News
Published: 14 September 2016

New gas sensor technology wins IAA funding

Fluid sensor experts at Surrey have won an Impact Acceleration Account grant to develop a prototype sensor capable of detecting gases in a time-sensitive way – which could assist doctors in detecting lung problems.

The research, led by Dr David Birch of the Department of Mechanical Engineering Sciences, is being conducted in collaboration with Surrey Sensors Limited (SSL) – a University spin-out company – and researchers at Kings College Hospital. The Impact Acceleration Account (IAA) grant of £20,000 provided by the Engineering and Physical Sciences Research Council (EPSRC), together with support from SSL, will be used over the next three months to explore and develop the technology.

"Beyond healthcare, there are a number of other sectors where this device could be useful, such as environmental and air quality monitoring." - Dr David Birch

The new sensor uses high voltage to convert a sample of gas into plasma, and measures its electrical characteristics. This technique could offer significant benefits over the currently available alternatives. Infrared absorption meters commonly used to measure gas contaminants are slow, taking up to 30 seconds to respond, and need to be tuned to specific contaminants.

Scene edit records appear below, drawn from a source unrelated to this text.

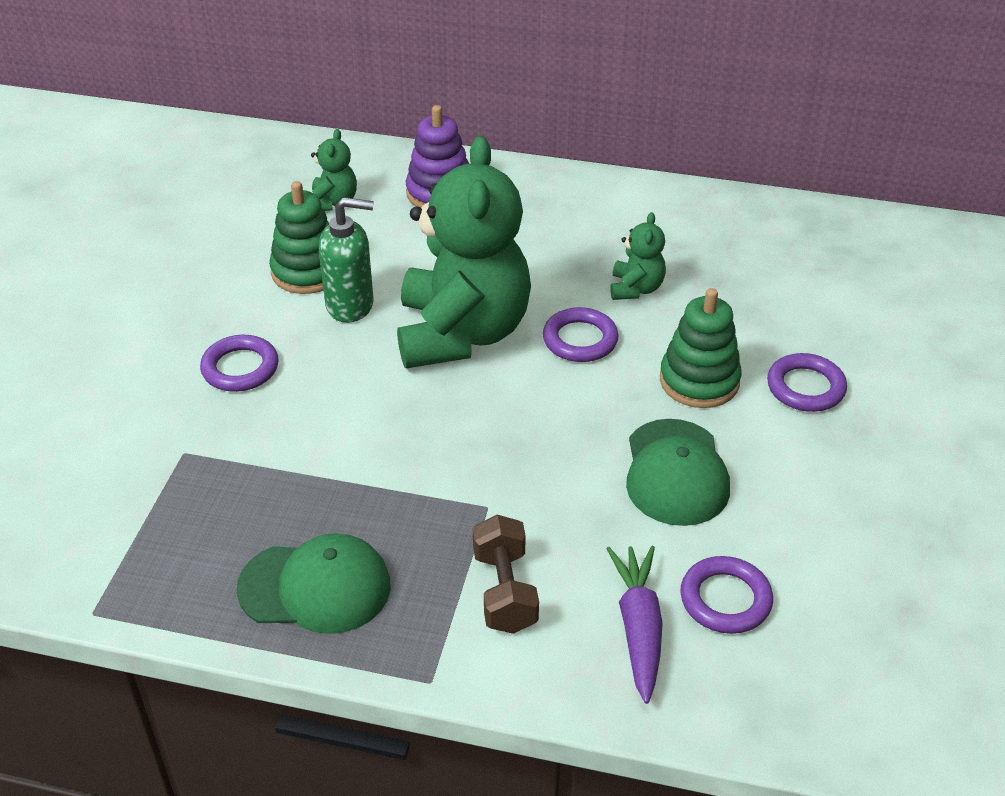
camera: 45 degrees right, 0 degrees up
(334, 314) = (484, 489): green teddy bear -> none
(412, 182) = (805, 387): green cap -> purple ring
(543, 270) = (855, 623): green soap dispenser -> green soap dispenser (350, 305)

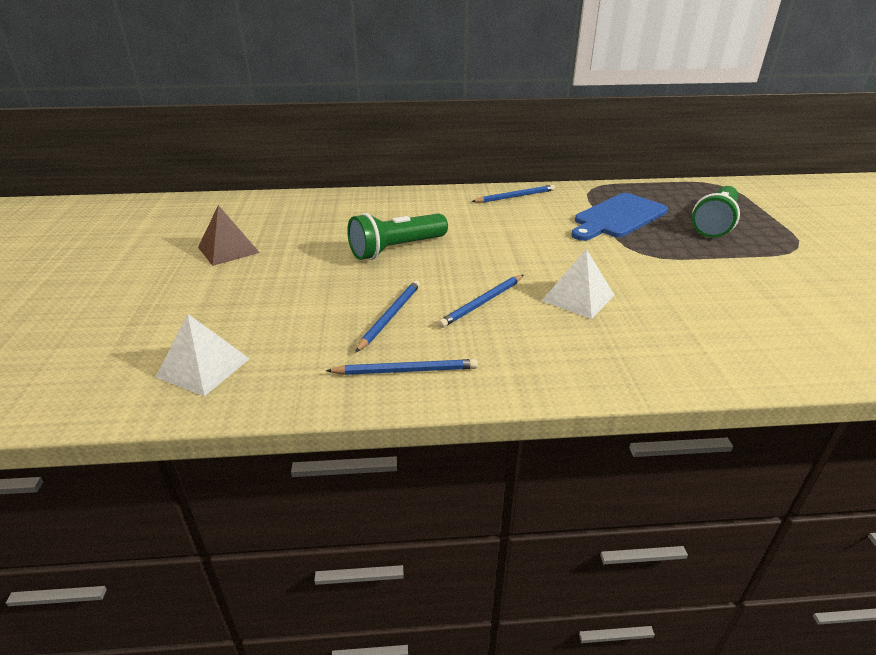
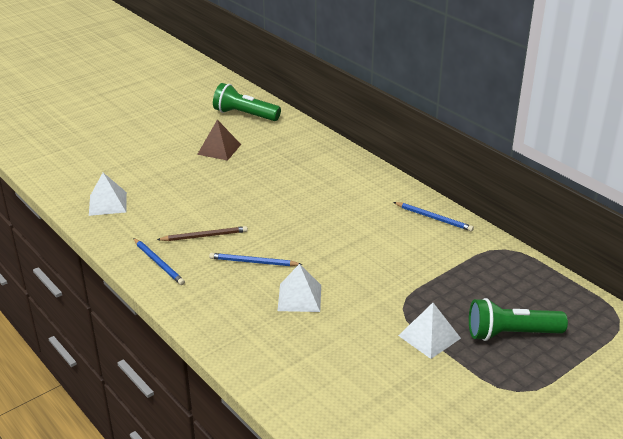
camera: 55 degrees right, 0 degrees up
(390, 317) = (204, 236): blue pencil -> brown pencil
(396, 249) = (286, 204): green flashlight -> green flashlight (245, 115)
(618, 217) = (457, 279): blue cutting board -> none
(697, 256) = (429, 337): none -> white pyramid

The technology, which will eventually take the form of a small hand-held device, responds to the presence of contaminants almost instantly. This means that it could tell a doctor not only how gas exchange is working within a patient’s lungs during a single breath, but also about each part of each breath (and therefore how the lungs' gas exchange is working).

Dr Birch explains, “Currently there’s no simple technology to measure how gas exchange works within the lungs, which is why Kings College Hospital is interested in exploring this technology.

“Beyond healthcare, there are a number of other sectors where this device could be useful, such as environmental and air quality monitoring. One of its benefits is that, unlike other sensors, it can work in places with very high or very low pressure, or in a hazardous or corrosive environment – the electrodes are similar to those of a spark plug, and that can be located inside the cylinders of a car engine!”

During the IAA project the research team will explore the sensor’s performance characteristics further and develop a production-ready prototype.

The IAA funding follows a previous successful project by Dr Birch to develop the ‘sneezometer’, a highly sensitive spirometer which is currently being trialled with SEHTA (the South East Health Technologies Alliance). The success of this and other projects which were part of an initial IAA of just over £1 million has led to the EPSRC renewing funding for a further 18 months until March 2017.